▶ **Goal of the exercise**
An exact copy is needed of the lines from the line holding "fournie gratuitement. |" through the final line of the listing below, both included.

------ Data for this task

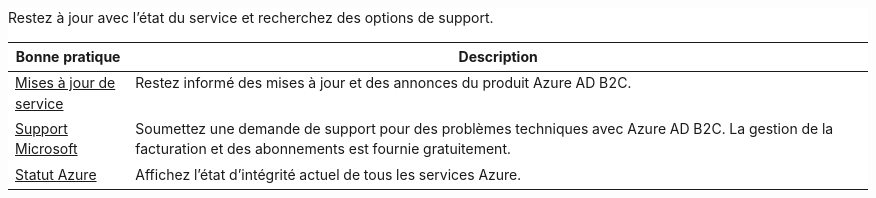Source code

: Restez à jour avec l’état du service et recherchez des options de support.

| Bonne pratique | Description |
|--|--|
| [Mises à jour de service](https://azure.microsoft.com/updates/?product=active-directory-b2c) |  Restez informé des mises à jour et des annonces du produit Azure AD B2C. |
| [Support Microsoft](support-options.md) | Soumettez une demande de support pour des problèmes techniques avec Azure AD B2C. La gestion de la facturation et des abonnements est fournie gratuitement. |
| [Statut Azure](https://status.azure.com/status) | Affichez l’état d’intégrité actuel de tous les services Azure. |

------------

▶ **Expected output**
| [Support Microsoft](support-options.md) | Soumettez une demande de support pour des problèmes techniques avec Azure AD B2C. La gestion de la facturation et des abonnements est fournie gratuitement. |
| [Statut Azure](https://status.azure.com/status) | Affichez l’état d’intégrité actuel de tous les services Azure. |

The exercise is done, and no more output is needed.